• ABOUT THIS EXERCISE:
Please reproduce the data exactly and omit the pictures.

(Collection entries)
---

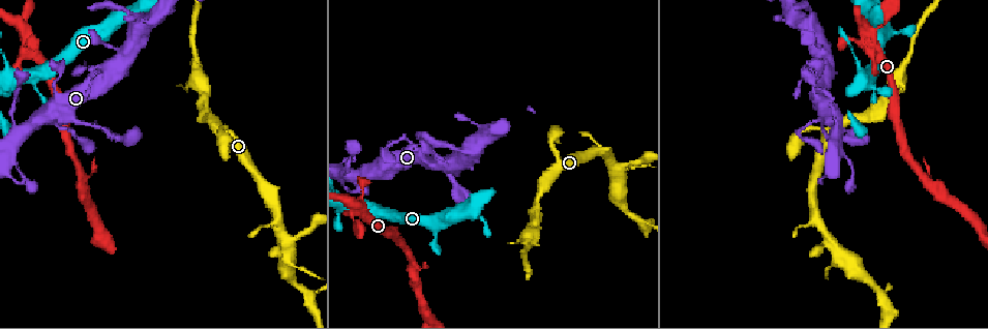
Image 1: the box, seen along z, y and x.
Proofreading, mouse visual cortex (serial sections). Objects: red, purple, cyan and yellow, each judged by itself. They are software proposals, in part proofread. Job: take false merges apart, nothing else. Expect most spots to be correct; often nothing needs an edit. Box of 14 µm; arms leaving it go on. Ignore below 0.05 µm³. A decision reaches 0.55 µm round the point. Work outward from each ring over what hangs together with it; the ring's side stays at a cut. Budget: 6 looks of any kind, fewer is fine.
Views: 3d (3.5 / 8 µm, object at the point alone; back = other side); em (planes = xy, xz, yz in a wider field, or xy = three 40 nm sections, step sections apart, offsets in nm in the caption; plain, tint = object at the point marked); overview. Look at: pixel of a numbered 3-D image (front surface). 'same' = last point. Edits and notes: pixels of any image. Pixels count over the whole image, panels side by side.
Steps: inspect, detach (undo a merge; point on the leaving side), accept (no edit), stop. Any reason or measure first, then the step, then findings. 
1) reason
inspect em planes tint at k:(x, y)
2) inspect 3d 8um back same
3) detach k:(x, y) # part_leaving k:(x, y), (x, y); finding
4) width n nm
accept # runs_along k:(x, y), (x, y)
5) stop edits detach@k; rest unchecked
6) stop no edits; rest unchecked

narrows sharply
inspect 3d 3.5um at 1:(98, 67)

---

• FINAL ANSWER:
Image 1: the box, seen along z, y and x.
Proofreading, mouse visual cortex (serial sections). Objects: red, purple, cyan and yellow, each judged by itself. They are software proposals, in part proofread. Job: take false merges apart, nothing else. Expect most spots to be correct; often nothing needs an edit. Box of 14 µm; arms leaving it go on. Ignore below 0.05 µm³. A decision reaches 0.55 µm round the point. Work outward from each ring over what hangs together with it; the ring's side stays at a cut. Budget: 6 looks of any kind, fewer is fine.
Views: 3d (3.5 / 8 µm, object at the point alone; back = other side); em (planes = xy, xz, yz in a wider field, or xy = three 40 nm sections, step sections apart, offsets in nm in the caption; plain, tint = object at the point marked); overview. Look at: pixel of a numbered 3-D image (front surface). 'same' = last point. Edits and notes: pixels of any image. Pixels count over the whole image, panels side by side.
Steps: inspect, detach (undo a merge; point on the leaving side), accept (no edit), stop. Any reason or measure first, then the step, then findings. 
1) reason
inspect em planes tint at k:(x, y)
2) inspect 3d 8um back same
3) detach k:(x, y) # part_leaving k:(x, y), (x, y); finding
4) width n nm
accept # runs_along k:(x, y), (x, y)
5) stop edits detach@k; rest unchecked
6) stop no edits; rest unchecked

narrows sharply
inspect 3d 3.5um at 1:(98, 67)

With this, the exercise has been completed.